- Born: Brooklyn, New York
- Education: Juilliard School
- Occupation: Actress
- Years active: 2013–present

= Rosanny Zayas =

American actress

Rosanny Zayas is an American actress. She is perhaps best known for her role as Sophie Suarez on The L Word: Generation Q (2019–2023). Zayas has acted in The Code, Orange Is the New Black, and Elementary.

== Early life and education ==
Zayas was born in Brooklyn and raised in the Ozone Park neighborhood of Queens, New York to an Afro-Dominican family. She attended Forest Hills High School, where she was a member of the choral group and began acting at the encouragement of the drama teacher.

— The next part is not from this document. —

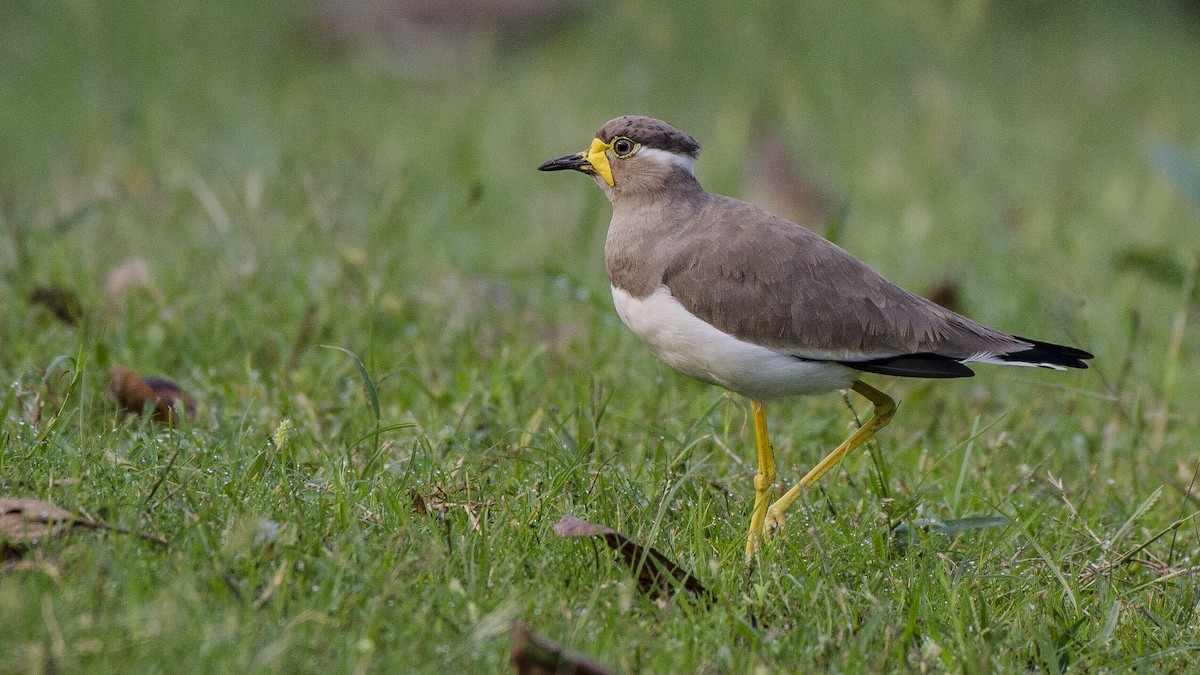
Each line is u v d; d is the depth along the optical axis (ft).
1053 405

She received her bachelor's degree from Queens College, where she studied acting under Claudia Fieldstein. Zayas graduated from the Juilliard School with her master of fine arts degree in the program's second graduate class. While at Juilliard, her performance in the titular role of José's Marisol received positive reception and helped her break into the New York theater scene.

== Career ==
Zayas appeared in the Public Theater Mobile Unit's 2018 production of A Midsummer Night's Dream as Helena. Elisabeth Vincentelli wrote of her performance for the New York Times, "Best is Rosanny Zayas as Helena, who demonstrates nimble comic timing and always seems to be completely in the moment — a rarer ability than you’d think, even among the best actors."

She was a lead cast member on The L Word: Generation Q's three seasons as Sophie Suarez, a Dominican American producer on Alice Pieszecki's talk show The Alice Show. When Zayas was a high school student, she was an avid viewer of the original series.

Zayas has acted in Modern Persuasion, Orange is the New Black, The Code, and Elementary. She also has a supporting role in the mini-series Angelyne and she is a series regular in the Netflix series Echoes.